Rose told Lucas he lived in Bethesda, Maryland, and that he’d be around all day. “I work at home now.”
Lucas retrieved his car from the valet, followed the GPS through tangled traffic to Bethesda, which was northwest of the District. The distance couldn’t have been more than ten miles but took him almost forty minutes to drive.
Rose lived in what was probably an expensive house, half brick, half white clapboard, of a style that Lucas thought of as confused—it had a bunch of overlapping roofs, a truncated clapboard turret, two single-car garage doors that probably fed the same double-car garage, a cobblestone driveway, and a manicured front lawn. The front door gave onto a tiny covered porch, good only for keeping the rain off visitors while they waited for a ride.
Several black cables led from a telephone pole near the street to the house—power lines, maybe a hardwired phone, maybe cable television/Internet . . . but a couple of more as well, although Lucas didn’t know what function they might serve.
Lucas parked in the driveway, stepped out into a humid, nearly wet heat, and rang the doorbell. As he waited, he looked up and down the street: no people, no cars, nothing moving, not even a cat.
A bedroom community.
* * *
—
THE DOOR OPENED, and a man who was probably Joe Rose stood in the doorway and asked, “Do you have some ID?”
“I do,” Lucas said. He showed Rose his badge and ID card, and Rose stepped back and said, “Come on in. Uh . . . I can’t think of any reason that I would, but should I have a lawyer here?”
Lucas shook his head. “No. The investigation doesn’t involve you in any way, except as a possible source of information.”
Rose was Lucas’s height and build, but older, retirement age, gray-haired, large-nosed, with a pair of inexpensive computer glasses pushed up on his forehead. Close up, his voice sounded even harsher than it had on the phone—an injury of some kind; he hadn’t gotten it singing. He was pale, like an office worker, and freckled, wore tan slacks and a golf shirt, loafers but no socks.
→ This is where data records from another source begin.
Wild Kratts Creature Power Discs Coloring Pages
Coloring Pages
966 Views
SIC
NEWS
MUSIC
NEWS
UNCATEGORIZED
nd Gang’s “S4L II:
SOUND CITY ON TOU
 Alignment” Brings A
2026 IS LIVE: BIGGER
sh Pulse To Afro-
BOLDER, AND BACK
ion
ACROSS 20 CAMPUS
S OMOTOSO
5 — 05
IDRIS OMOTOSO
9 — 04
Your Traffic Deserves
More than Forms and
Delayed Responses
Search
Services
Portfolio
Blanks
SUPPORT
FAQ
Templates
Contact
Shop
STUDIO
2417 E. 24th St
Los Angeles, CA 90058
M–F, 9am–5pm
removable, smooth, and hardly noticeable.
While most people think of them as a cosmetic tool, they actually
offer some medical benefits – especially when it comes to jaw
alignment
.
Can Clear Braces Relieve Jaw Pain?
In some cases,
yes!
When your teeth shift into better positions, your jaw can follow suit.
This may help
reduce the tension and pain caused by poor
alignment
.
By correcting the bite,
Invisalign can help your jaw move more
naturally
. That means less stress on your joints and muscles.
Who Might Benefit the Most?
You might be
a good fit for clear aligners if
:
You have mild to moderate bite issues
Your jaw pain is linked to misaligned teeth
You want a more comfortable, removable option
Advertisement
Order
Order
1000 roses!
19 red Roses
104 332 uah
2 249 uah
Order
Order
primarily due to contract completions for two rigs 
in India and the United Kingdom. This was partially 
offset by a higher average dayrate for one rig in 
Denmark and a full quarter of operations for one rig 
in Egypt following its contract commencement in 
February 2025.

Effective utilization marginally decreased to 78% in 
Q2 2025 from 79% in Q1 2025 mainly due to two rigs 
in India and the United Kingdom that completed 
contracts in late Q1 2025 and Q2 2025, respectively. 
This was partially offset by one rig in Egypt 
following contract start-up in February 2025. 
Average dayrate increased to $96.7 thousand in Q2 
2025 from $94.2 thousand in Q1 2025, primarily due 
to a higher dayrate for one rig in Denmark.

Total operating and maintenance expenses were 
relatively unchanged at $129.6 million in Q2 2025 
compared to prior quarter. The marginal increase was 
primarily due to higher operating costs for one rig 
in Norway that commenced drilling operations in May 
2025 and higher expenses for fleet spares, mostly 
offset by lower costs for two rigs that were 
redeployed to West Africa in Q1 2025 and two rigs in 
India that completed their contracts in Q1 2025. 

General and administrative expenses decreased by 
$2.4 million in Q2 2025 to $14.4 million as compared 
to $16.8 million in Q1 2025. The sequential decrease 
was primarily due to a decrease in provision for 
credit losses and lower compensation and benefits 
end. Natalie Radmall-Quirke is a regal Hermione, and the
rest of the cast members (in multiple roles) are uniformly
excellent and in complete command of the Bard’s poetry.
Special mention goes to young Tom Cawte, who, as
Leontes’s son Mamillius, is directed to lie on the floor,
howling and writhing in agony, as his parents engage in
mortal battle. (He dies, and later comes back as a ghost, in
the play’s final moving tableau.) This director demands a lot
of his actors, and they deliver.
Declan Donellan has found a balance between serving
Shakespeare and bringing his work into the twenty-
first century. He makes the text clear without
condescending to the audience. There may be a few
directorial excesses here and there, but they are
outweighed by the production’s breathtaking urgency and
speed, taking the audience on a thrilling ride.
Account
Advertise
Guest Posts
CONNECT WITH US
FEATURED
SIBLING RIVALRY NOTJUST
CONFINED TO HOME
He said, “Okay, I got the time. You know I don’t have a regular job anymore.”
“No, I didn’t know that,” Lucas said, as he followed him into the house and down a hallway. The hallway opened into what had probably been designed as a family room but now was being used as a spacious office, with three separate computer monitors on a library table.
“Yeah, I’m a contract researcher now. You know what’s not on the Internet now?”
“I thought everything was.”
“Nope. There’s tons of government stuff that isn’t—stuff that’s still important but that was recorded before 2000 or so,” Rose said. “Internet people don’t know how to do paper research, courthouse research, so I’m doing fairly well. I’m praying it keeps up, because I can use the money.”
“Cool. You invented your own job,” Lucas said.